The Benefits of Secondhand
- Be able to find clothes in whatever aesthetic you’d like, consciously. Sometimes the styles from sustainable brands can be limiting. They can frequently be minimal and neutral, which is a style that some people definitely love, but it’s not for everyone. On the other hand, shopping used means that you can find clothes in a huge variety of aesthetics but do so in a sustainable way.
- Save money and the planet. Browsing pre-loved options is a great way to get clothes and accessories for less. You can sometimes even get gently worn or like-new pieces for half the price. If you love the aesthetic of a certain fashion brand but don’t want to support them because they don’t align with your social or environmental values, you can even search online secondhand fashion sites by that brand name to find their stuff used. This way, your money is not going to that brand, but you can still wear styles that you like.

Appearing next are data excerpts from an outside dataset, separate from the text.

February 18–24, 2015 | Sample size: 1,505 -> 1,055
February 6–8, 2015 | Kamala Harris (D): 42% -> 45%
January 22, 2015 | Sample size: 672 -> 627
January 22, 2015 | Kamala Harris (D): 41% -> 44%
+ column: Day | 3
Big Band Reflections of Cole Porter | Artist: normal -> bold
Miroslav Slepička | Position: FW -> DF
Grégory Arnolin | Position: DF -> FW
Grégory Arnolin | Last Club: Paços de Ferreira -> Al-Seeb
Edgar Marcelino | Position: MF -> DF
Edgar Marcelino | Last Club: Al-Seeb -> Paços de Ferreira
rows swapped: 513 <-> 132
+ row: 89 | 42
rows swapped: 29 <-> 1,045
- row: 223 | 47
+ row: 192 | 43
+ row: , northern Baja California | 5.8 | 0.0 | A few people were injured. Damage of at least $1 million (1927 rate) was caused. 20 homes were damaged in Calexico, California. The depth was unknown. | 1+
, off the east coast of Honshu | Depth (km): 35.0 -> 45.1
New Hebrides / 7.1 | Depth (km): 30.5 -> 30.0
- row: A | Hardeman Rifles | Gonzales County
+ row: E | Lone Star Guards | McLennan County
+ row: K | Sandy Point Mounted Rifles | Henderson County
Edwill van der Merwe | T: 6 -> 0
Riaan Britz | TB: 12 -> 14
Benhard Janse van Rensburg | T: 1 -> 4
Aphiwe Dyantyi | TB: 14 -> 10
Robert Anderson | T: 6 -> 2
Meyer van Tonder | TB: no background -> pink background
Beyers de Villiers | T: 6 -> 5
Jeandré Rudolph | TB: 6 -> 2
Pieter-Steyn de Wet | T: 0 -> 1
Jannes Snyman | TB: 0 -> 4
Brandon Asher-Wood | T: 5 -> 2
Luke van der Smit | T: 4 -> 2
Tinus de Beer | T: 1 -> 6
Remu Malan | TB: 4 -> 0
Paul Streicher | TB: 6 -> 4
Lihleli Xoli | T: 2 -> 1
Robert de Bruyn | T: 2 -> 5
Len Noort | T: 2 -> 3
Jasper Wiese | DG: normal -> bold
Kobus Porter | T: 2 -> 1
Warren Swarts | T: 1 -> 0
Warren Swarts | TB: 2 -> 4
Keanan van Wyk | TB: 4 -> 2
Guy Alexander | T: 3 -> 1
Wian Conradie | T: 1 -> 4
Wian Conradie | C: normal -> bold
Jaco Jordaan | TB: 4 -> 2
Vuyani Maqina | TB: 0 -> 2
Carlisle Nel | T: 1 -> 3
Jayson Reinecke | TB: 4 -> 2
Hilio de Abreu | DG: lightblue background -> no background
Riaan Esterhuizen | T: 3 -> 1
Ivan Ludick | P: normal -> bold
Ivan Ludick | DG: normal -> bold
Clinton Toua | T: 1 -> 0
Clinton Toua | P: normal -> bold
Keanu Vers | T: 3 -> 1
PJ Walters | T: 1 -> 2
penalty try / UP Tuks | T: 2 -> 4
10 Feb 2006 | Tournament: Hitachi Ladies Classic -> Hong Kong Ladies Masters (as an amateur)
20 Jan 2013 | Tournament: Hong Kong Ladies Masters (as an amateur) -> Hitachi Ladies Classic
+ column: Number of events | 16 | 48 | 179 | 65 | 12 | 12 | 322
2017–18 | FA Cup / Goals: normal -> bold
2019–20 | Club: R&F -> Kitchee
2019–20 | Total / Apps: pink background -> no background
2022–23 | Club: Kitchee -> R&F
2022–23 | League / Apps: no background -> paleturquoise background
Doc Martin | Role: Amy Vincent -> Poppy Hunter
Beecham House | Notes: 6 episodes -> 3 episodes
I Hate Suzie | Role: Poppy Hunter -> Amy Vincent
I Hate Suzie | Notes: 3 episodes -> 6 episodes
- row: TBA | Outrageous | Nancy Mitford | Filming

- Afford designer and higher quality pieces. Probably my absolutely favorite aspect of shopping secondhand is the ability to find really high quality pieces at the prices I’d pay for quite low quality new items. You can browse designer consignment shops or even your local thrift store and find quite amazing deals. I once found a St. John’s skirt that retails for $400 in fantastic condition for just $20 at a designer consignment store in Chicago! (I will add here that you can often find much better designer deals in person than online.)
Places to Shop Secondhand Fashion
- Your local thrift stores or consignment shops!
- Online stores like ThredUP and Swap.com
- Peer-to-peer marketplaces like Poshmark or Depop
- Designer consignment sites like Vestiaire Collective and The RealReal
For more online thrift options, check out my guide to Secondhand Sites to Buy and Sell Pre-Loved Clothes Online.
5. Find Affordable Sustainable Fashion Brands
Once you’ve explored all of these options and you still aren’t finding what you’d like, there are still a number of affordable sustainable fashion brands out there!
While these brands won’t ever beat fast fashion prices — there’s simply no way to sell a $5 t-shirt and still pay your workers a living wage — there are many with sustainably-made quality pieces under $100 and $50.
Check out our guide to 30 Affordable Ethical and Sustainable Fashion Brands for a range of more accessibly priced options.
I also have a page with a list of ethical brand discount codes exclusively for Conscious Life & Style readers. I’m constantly updating this guide so be sure to bookmark it and save it as a reference!
There you have it… 5 ideas that just busted the myth that ethical fashion is always expensive! What’s your approach to finding affordable sustainable fashion?